Fahrbericht Kia Rio 1.4 Spirit Der rückt den Kompakten auf die Pelle

von Berthold Zeitler Kontakt Profil

Autobauer preisen gerne die Demokratisierung der Technik. Vor allem die Premiumhersteller nehmen den Satz gerne in den Mund, wenn sie mal wieder ein Modell vorstellen, das mit interessanten Features prahlen darf, die man sonst nur in den oberen Klassen findet. Auch Kia hat so ein Auto.

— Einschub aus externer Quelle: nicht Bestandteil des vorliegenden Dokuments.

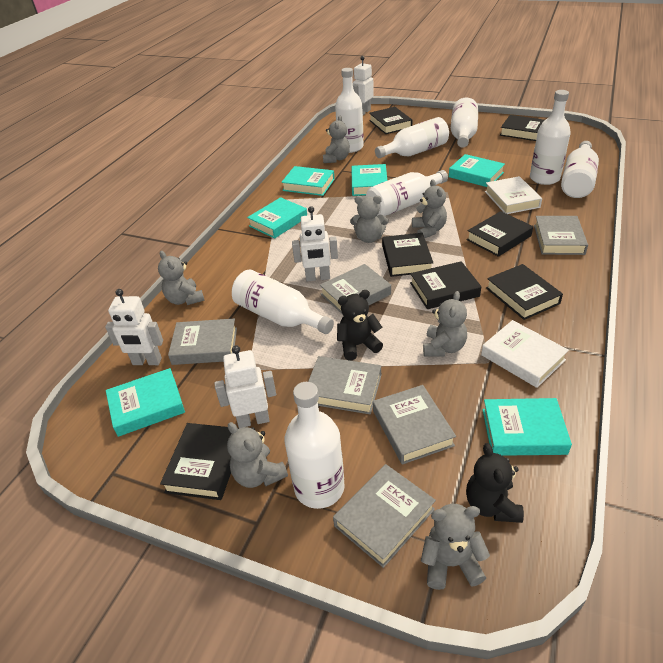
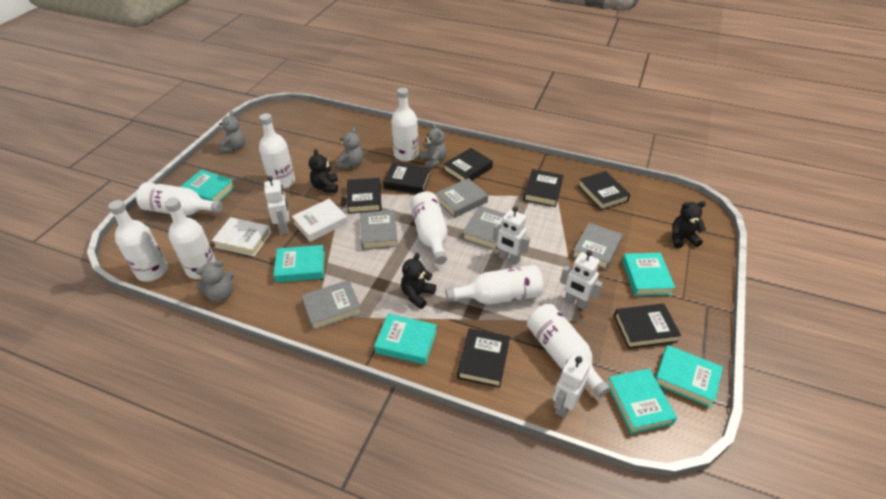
black teddy bear: 2 -> 3
grey book: 6 -> 5
grey teddy bear: 7 -> 4

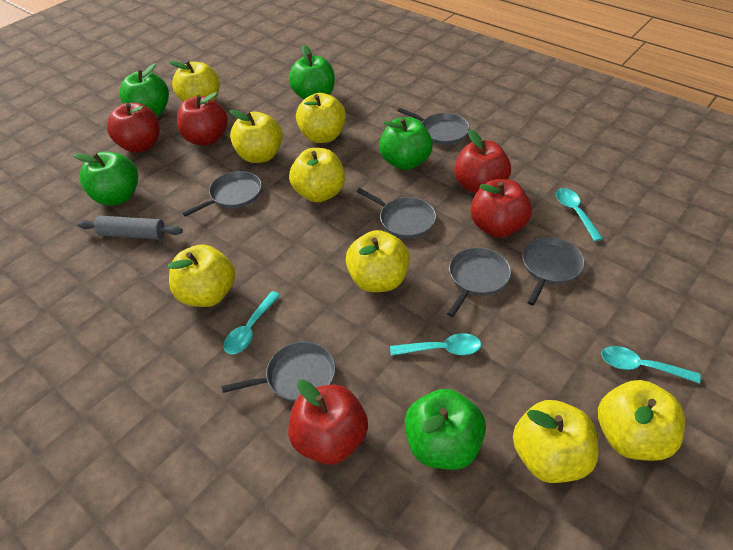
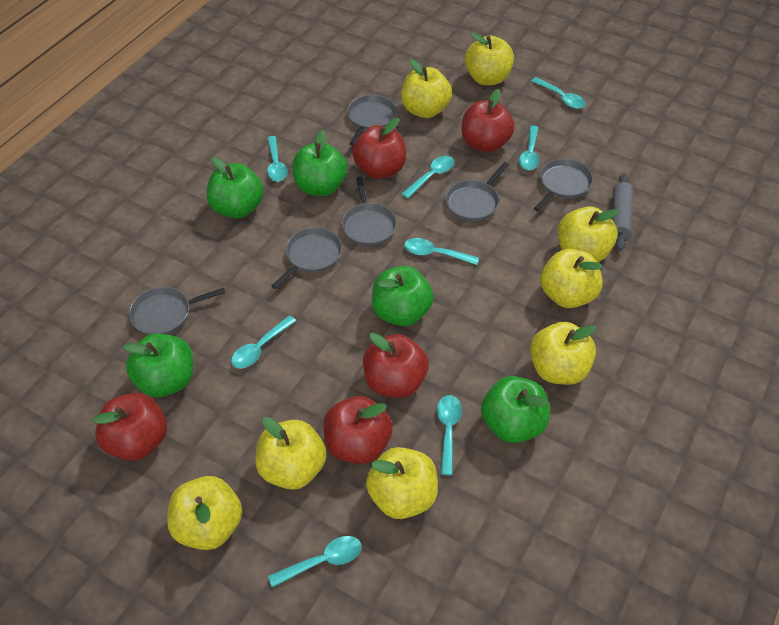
turquoise spoon: 4 -> 8

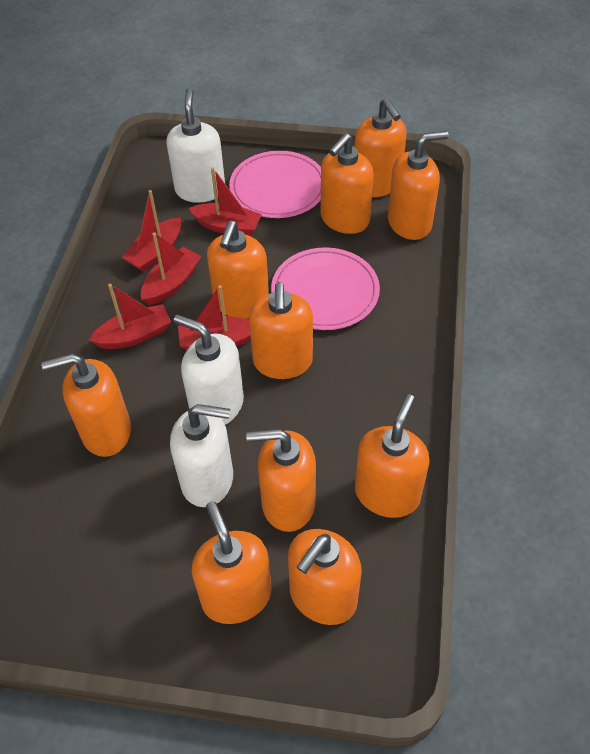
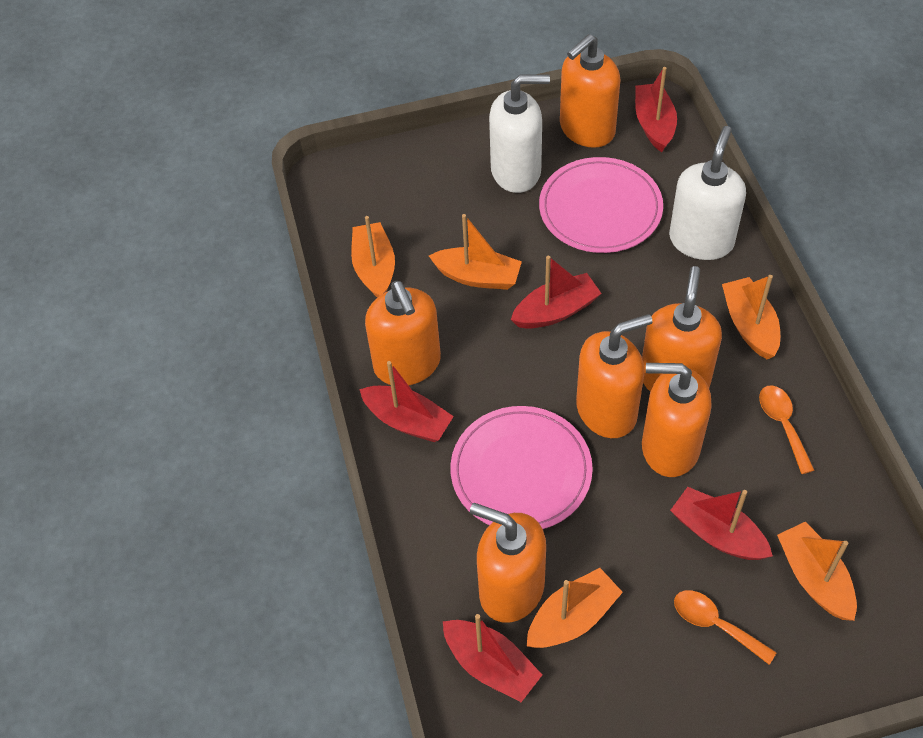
orange boat: 0 -> 5
orange soap dispenser: 10 -> 6
orange spoon: 0 -> 2
white soap dispenser: 3 -> 2

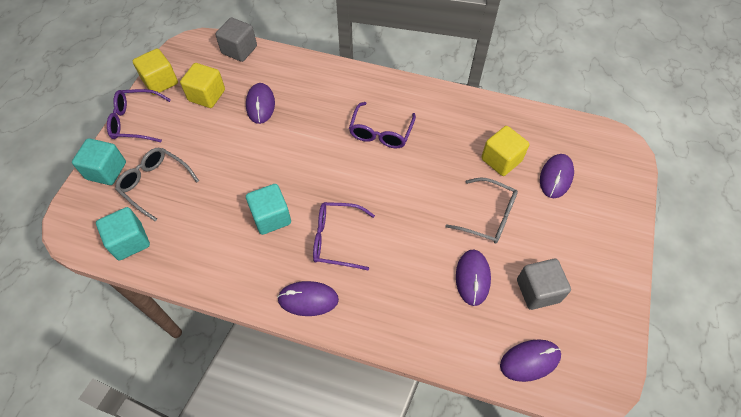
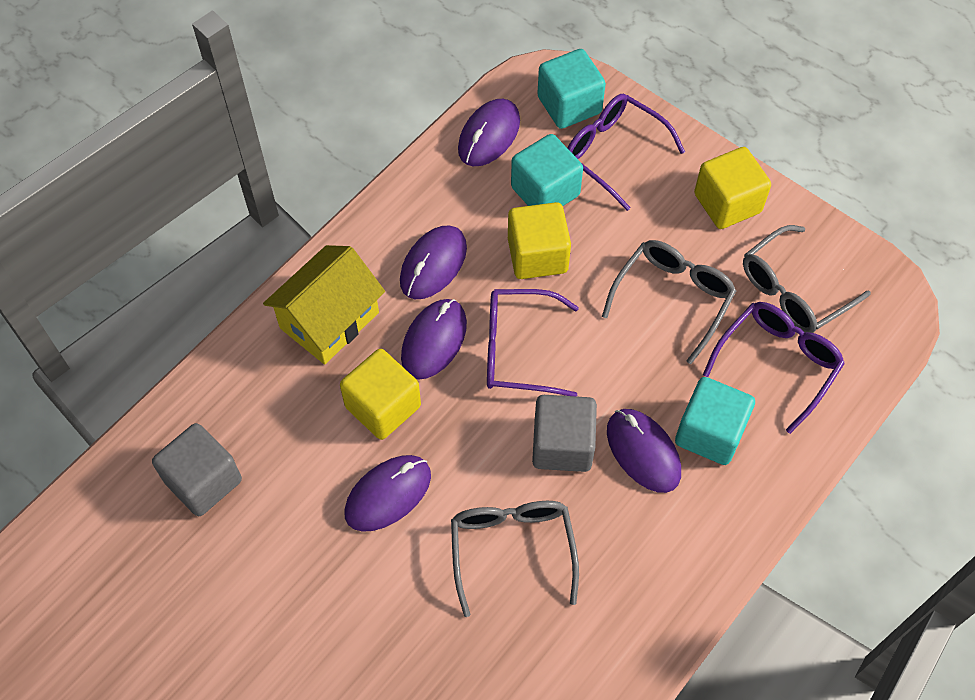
grey glasses: 2 -> 3
yellow house: 0 -> 1

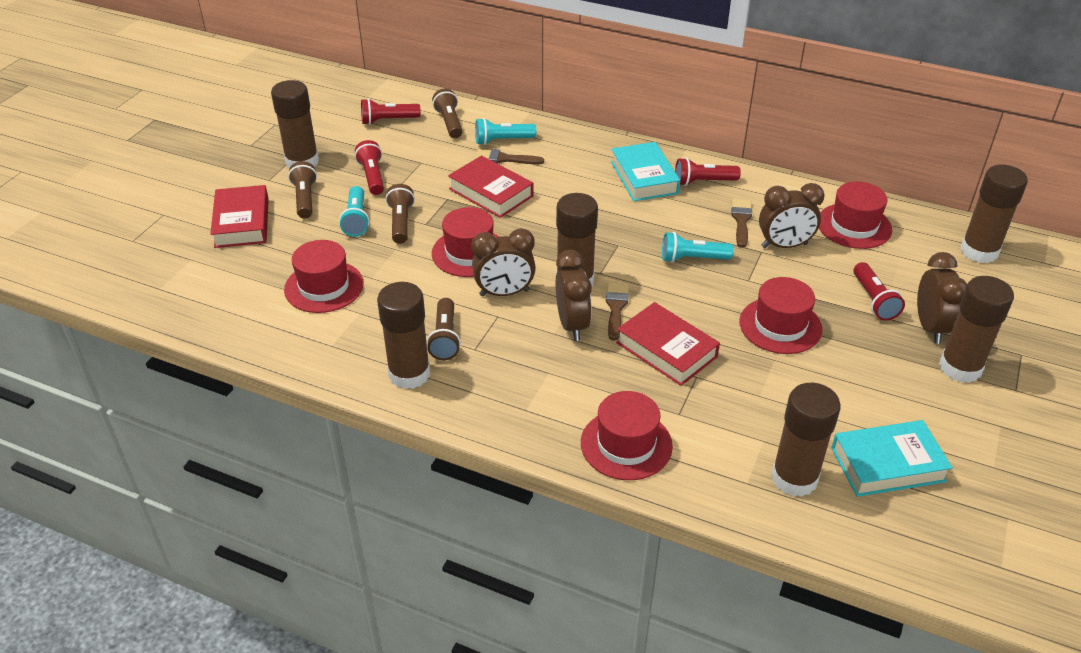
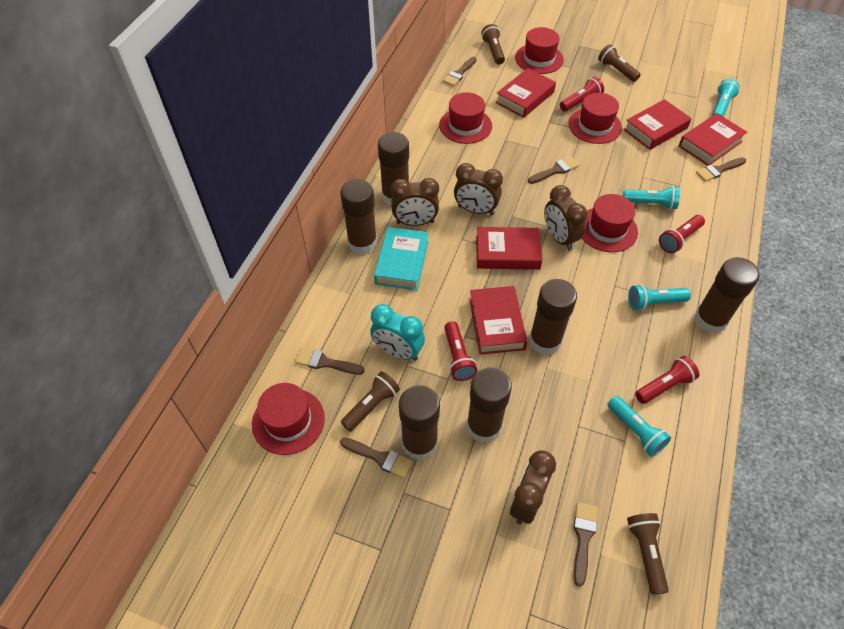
brown brush: 3 -> 6
red book: 3 -> 5
turquoise book: 2 -> 1
turquoise clock: 0 -> 1
turquoise flashlight: 3 -> 4

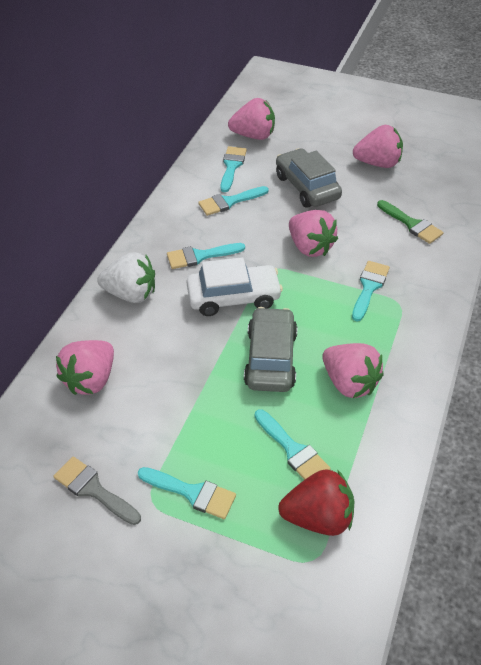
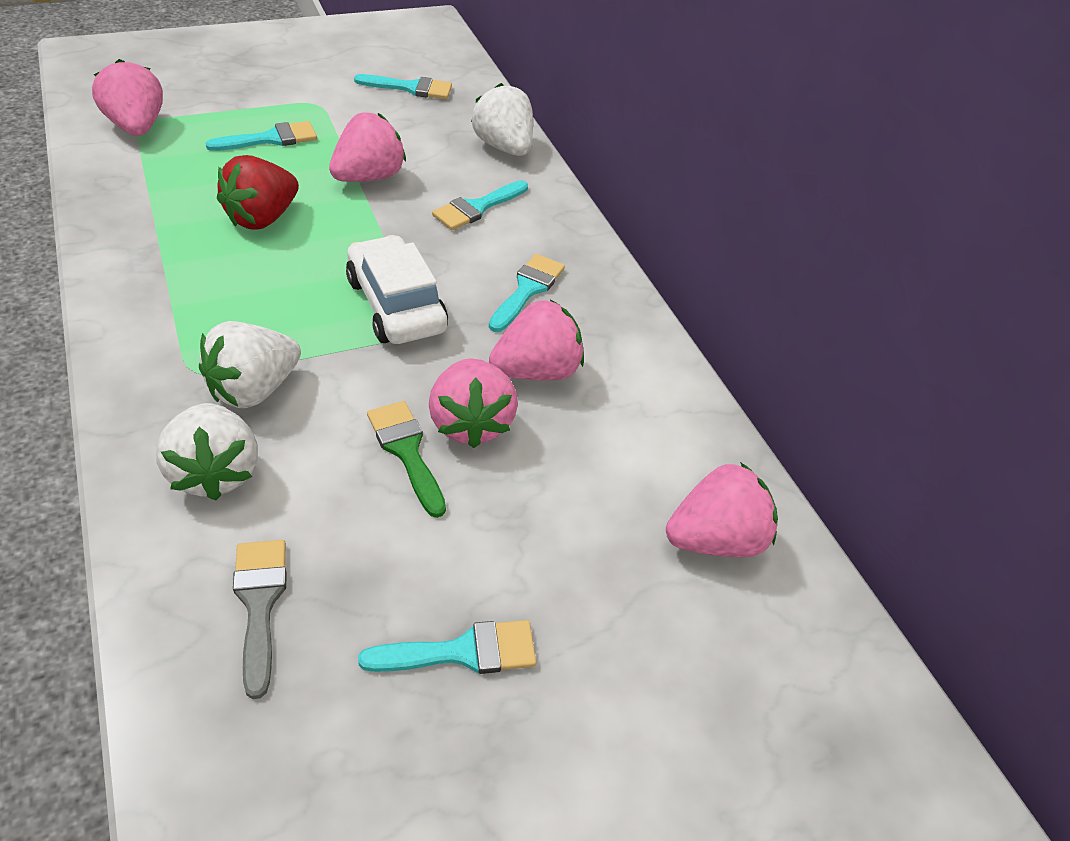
grey car: 2 -> 0
turquoise brush: 6 -> 5
white strawberry: 1 -> 3

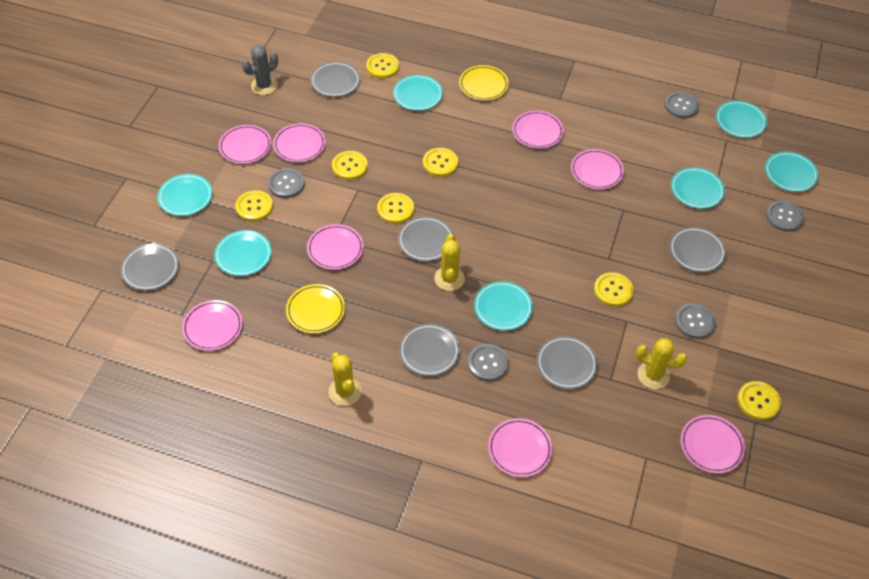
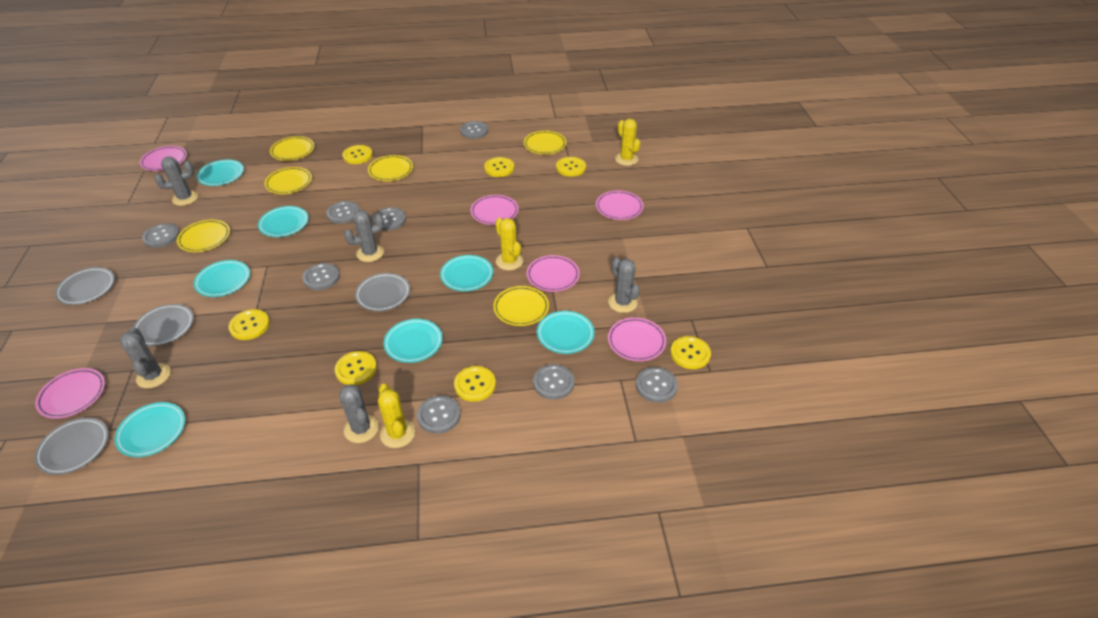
grey button: 5 -> 8
grey cactus: 1 -> 5
grey plate: 6 -> 4
pink plate: 8 -> 6
yellow plate: 2 -> 6

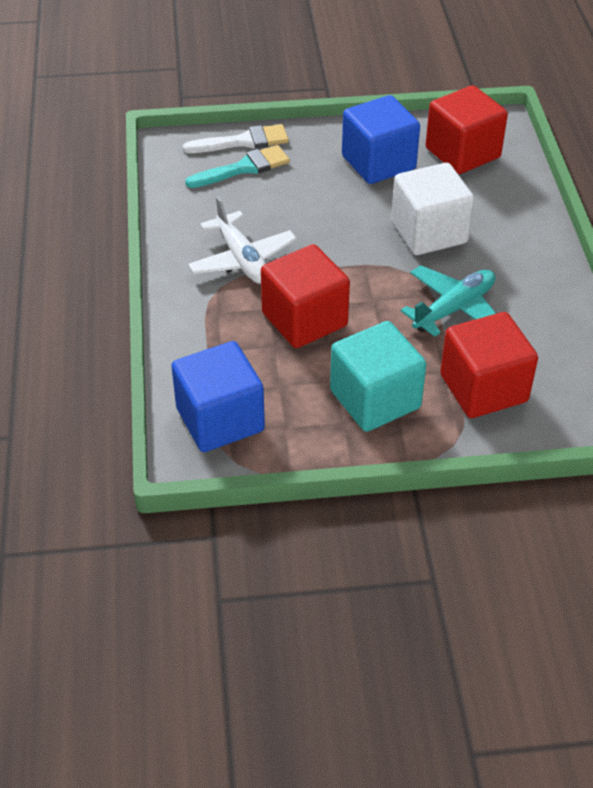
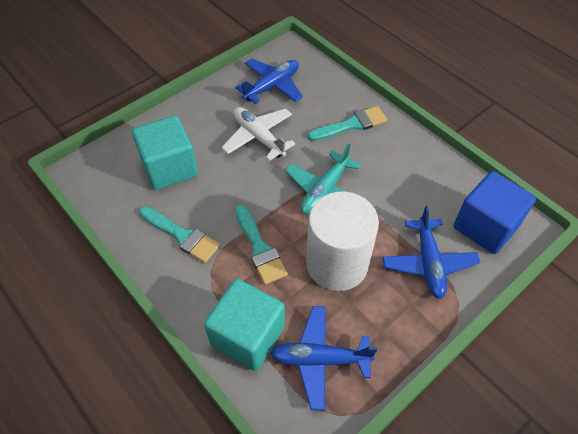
blue cube: 2 -> 1
blue plane: 0 -> 3
red cube: 3 -> 0
turquoise brush: 1 -> 3
turquoise cube: 1 -> 2
white brush: 1 -> 0
white cube: 1 -> 0
white cylinder: 0 -> 1

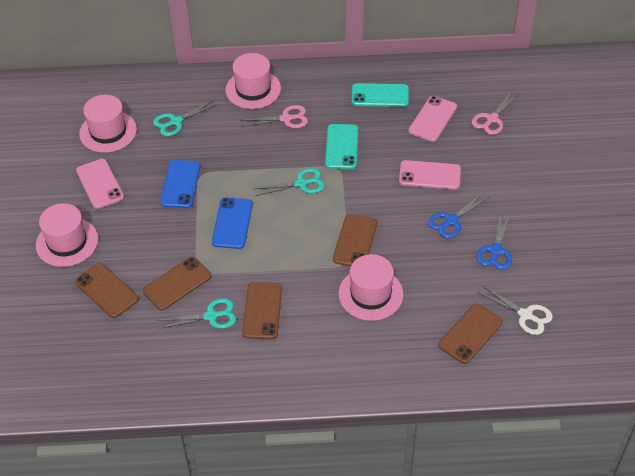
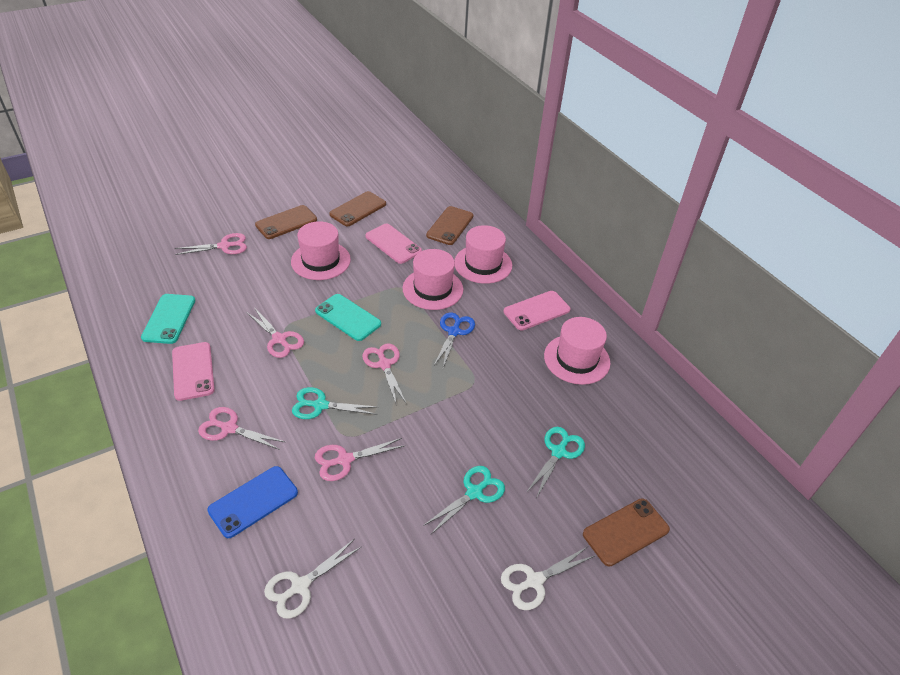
blue phone: 2 -> 1
blue scissors: 2 -> 1
brown phone: 5 -> 4
pink scissors: 2 -> 5
white scissors: 1 -> 2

Die Koreaner legen ja derzeit einen ungeahnten Imagewandel hin und punkten mit einem frischen Aussehen, einer Ausstattung, die kaum noch Wünsche offen lässt, und einer Technik vom Allerfeinsten. Das neue Selbstbewusstsein markieren auch Autos vom Schlage eines Rio, der mittlerweile dem Kleinwagenformat entwachsen ist und der Kompaktklasse auf die Pelle rückt. Da streift der Kleine mit der prägnanten “Tigernase” auch gerne das Image des Billigheimers ab.

Interessante Alternative

In der mittlerweile vierten Generation ist der Rio mehr als nur eine interessante Alternative zu Corsa, Polo und Co. “Urban green” nennen die Koreaner die schicke Farbe, die den Fünftürer noch eine Idee gestreckter erscheinen lässt. Zwar ist die Schräghecklimousine nur 15 Millimeter länger als ihr Vorgänger, doch sie bietet deutlich mehr Platz. Die Beinfreiheit ist reichlich. Und über dem Scheitel ist auch noch genug Luft.

In Sachen Ergonomie gibt’s nix zu mäkeln. Da liegen alle Knöpfe, Schalter und Hebel gut zur Hand. Viele Funktionen lassen sich vom Lenkrad aus bedienen. Das schlüssellose Zugangssystem samt Start-Stopp-Knopf ist sehr angenehm, das Infotainment mit dem großen Touchscreen für diese Klasse überragend. Da wirkt alles seriös und erwachsen. Auch im Fahrverhalten. Da fühlt man sich im Rio stets besser aufgehoben als bei vielen seiner Kameraden. Und für ein Auto dieser Größe ist der Langstreckenkomfort bemerkenswert. Das Fahrwerk schluckt die meisten Verwerfungen. Kanaldeckel erinnern die Insassen aber schon manchmal daran, dass sie nicht in einer Nobelkutsche sitzen.

Unaufgeregter Arbeiter

Unser Testwagen war mit dem 1,4-l-Aggregat ausgestattet. Das muss gegenüber dem neuen Einliter-Motörchen zwar nur mit einem PS weniger auskommen, ist dem quirligen Dreizylinder aber in Sachen Drehmoment, Sprintvermögen, Höchstgeschwindigkeit und Verbrauch unterlegen. Dafür geht der Vierzylinder recht unaufgeregt an die Arbeit. Und die kann sich schließlich auch noch sehen lassen.

Zwischen der Einstiegsversion Attract und der von uns gefahrenen Variante Spirit liegen 5200 Euro. Dafür gibt’s jedoch jede Menge Gegenwert: einen autonomen Notbremsassistenten zum Beispiel. Und eine Rückfahrkamera, Tempomat mit Geschwindigkeitsbegrenzer, Abbiegelicht, Regensensor, Klimaautomatik, beheizbares Lederlenkrad und eben solche Vordersitze, Klimaautomatik, Bluetooth-Freisprecheinrichtung und was sonst noch die modern Smartphone-Welt von ihrem Auto erwartet. Wer dann noch Leder- (490 Euro), Technik- (840 Euro) und Navi-Paket (790 Euro) ordert, bekommt hochwertige Sitzbezüge, 7-Zoll-Touchscreen mit sieben Jahren kostenlosem Kartenupdate, digitalem Radio sowie LED-Rückleuchten und 17-Zoll-Alufelgen. Ganz ohne Aufpreis dagegen gibt es ein gewichtiges Argument: sieben Jahre Garantie.